TASK BRIEF: Drop the pictures from the entries below, then reproduce the rest exactly.
### THE INPUT ###
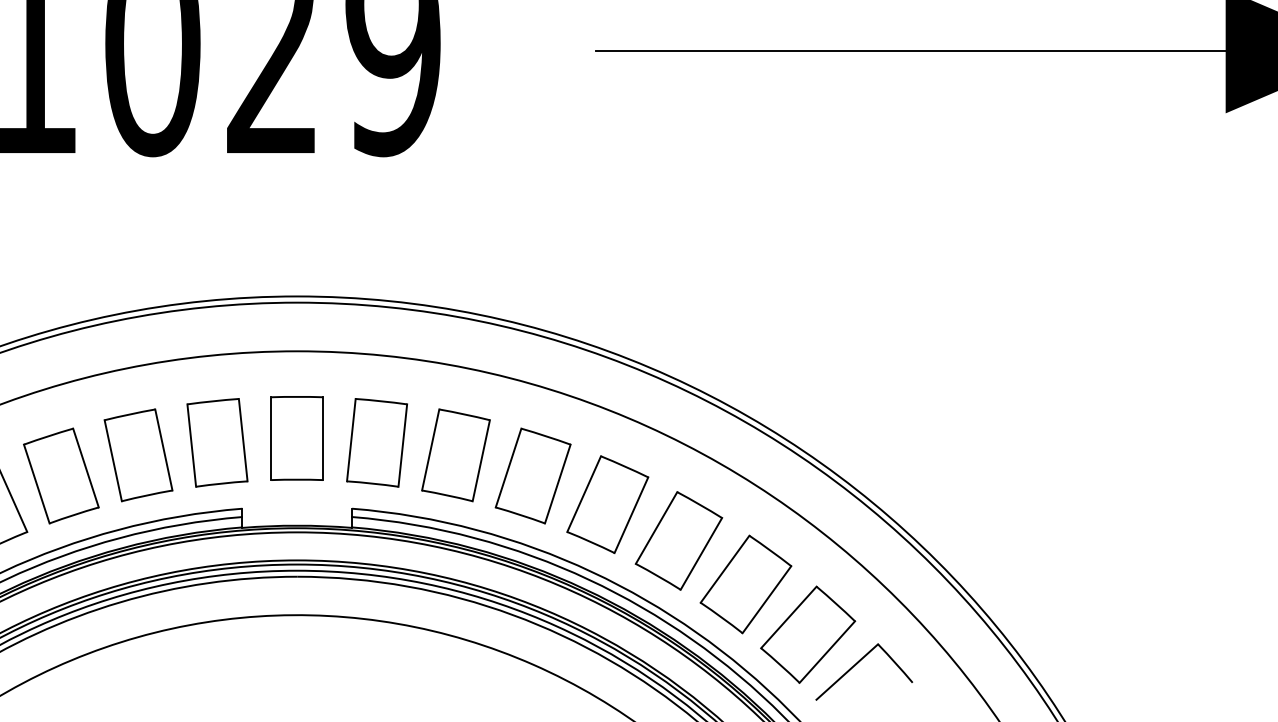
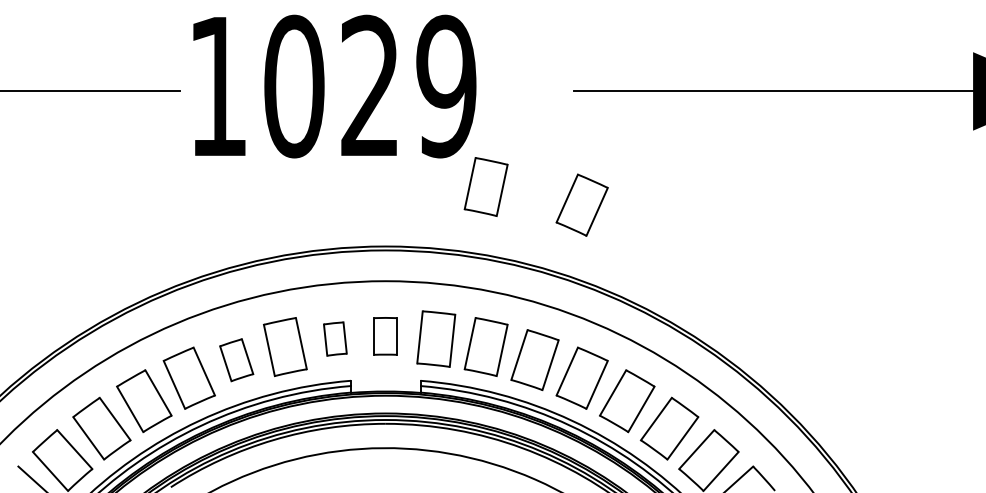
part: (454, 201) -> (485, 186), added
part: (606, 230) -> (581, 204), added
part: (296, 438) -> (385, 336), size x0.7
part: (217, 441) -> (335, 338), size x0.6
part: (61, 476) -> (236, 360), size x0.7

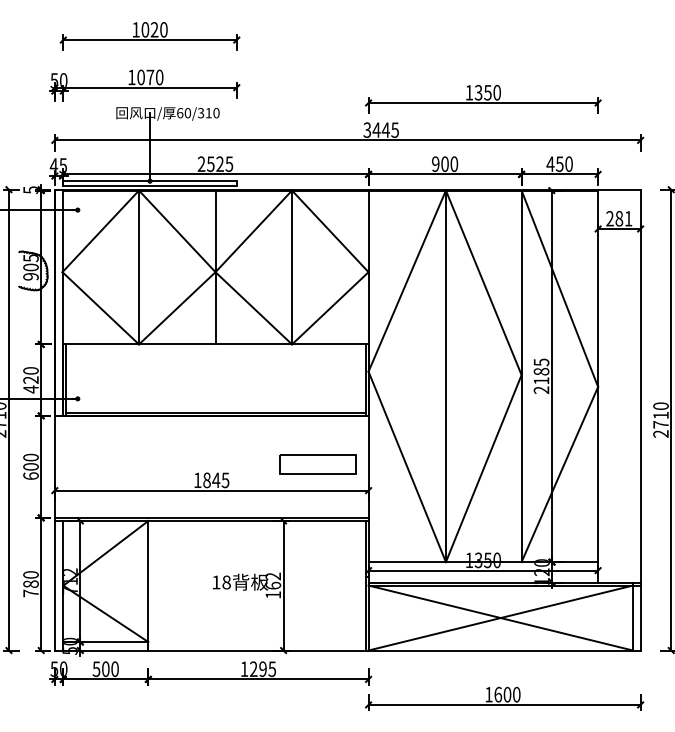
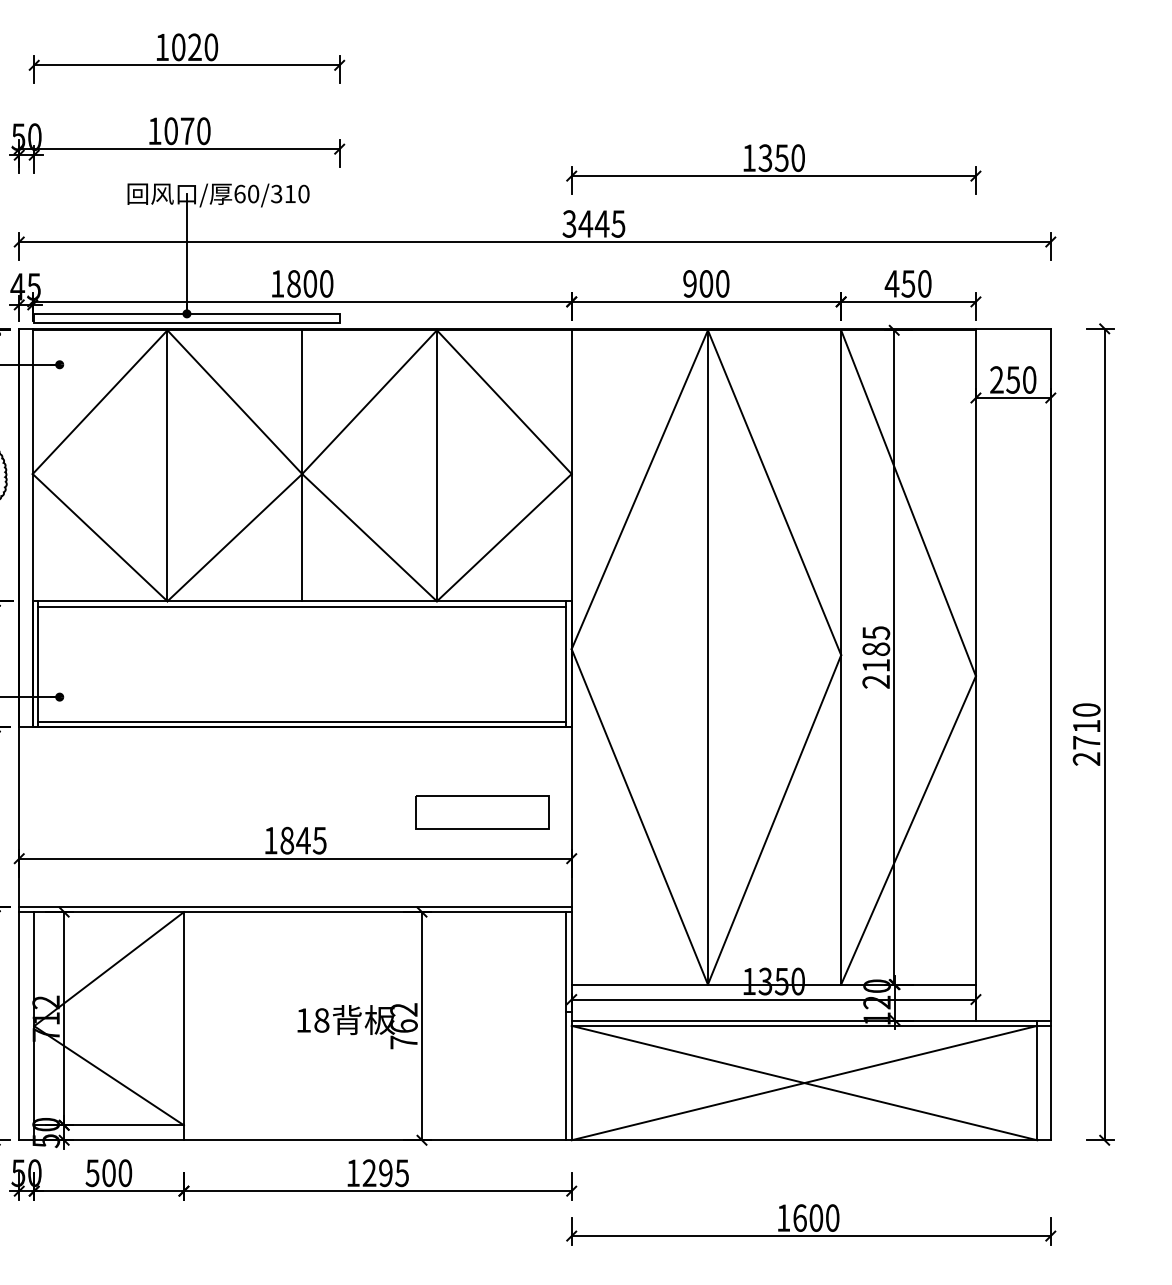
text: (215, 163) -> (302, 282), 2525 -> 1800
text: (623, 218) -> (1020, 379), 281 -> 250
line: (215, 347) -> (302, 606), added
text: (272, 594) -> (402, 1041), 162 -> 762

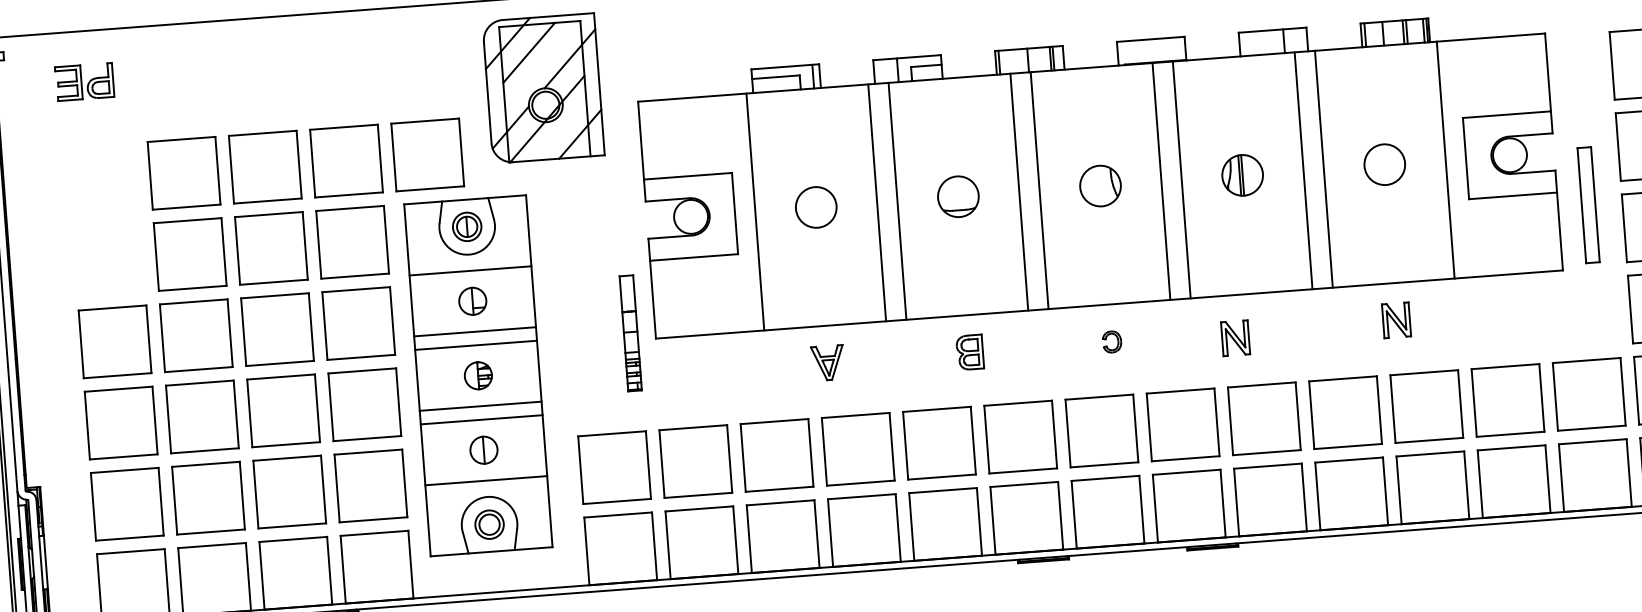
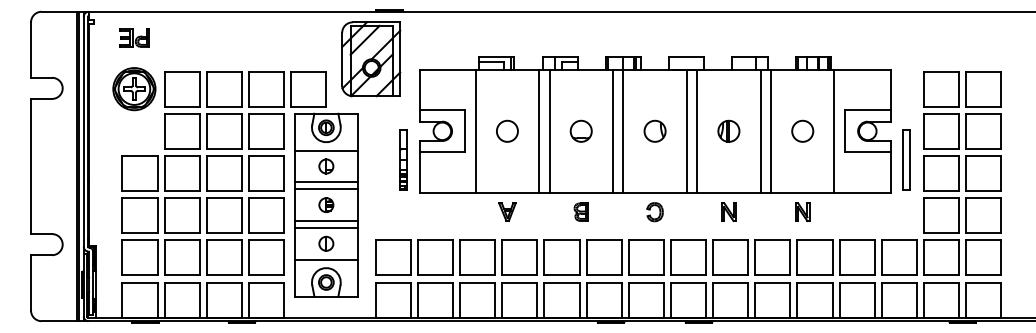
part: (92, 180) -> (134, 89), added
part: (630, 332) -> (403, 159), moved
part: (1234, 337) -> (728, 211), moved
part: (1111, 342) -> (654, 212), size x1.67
###
REPLY:
part: (454, 201) -> (485, 186), added
part: (606, 230) -> (581, 204), added
part: (296, 438) -> (385, 336), size x0.7
part: (217, 441) -> (335, 338), size x0.6
part: (61, 476) -> (236, 360), size x0.7

text: (215, 163) -> (302, 282), 2525 -> 1800
text: (623, 218) -> (1020, 379), 281 -> 250
line: (215, 347) -> (302, 606), added
text: (272, 594) -> (402, 1041), 162 -> 762

part: (92, 180) -> (134, 89), added
part: (630, 332) -> (403, 159), moved
part: (1234, 337) -> (728, 211), moved
part: (1111, 342) -> (654, 212), size x1.67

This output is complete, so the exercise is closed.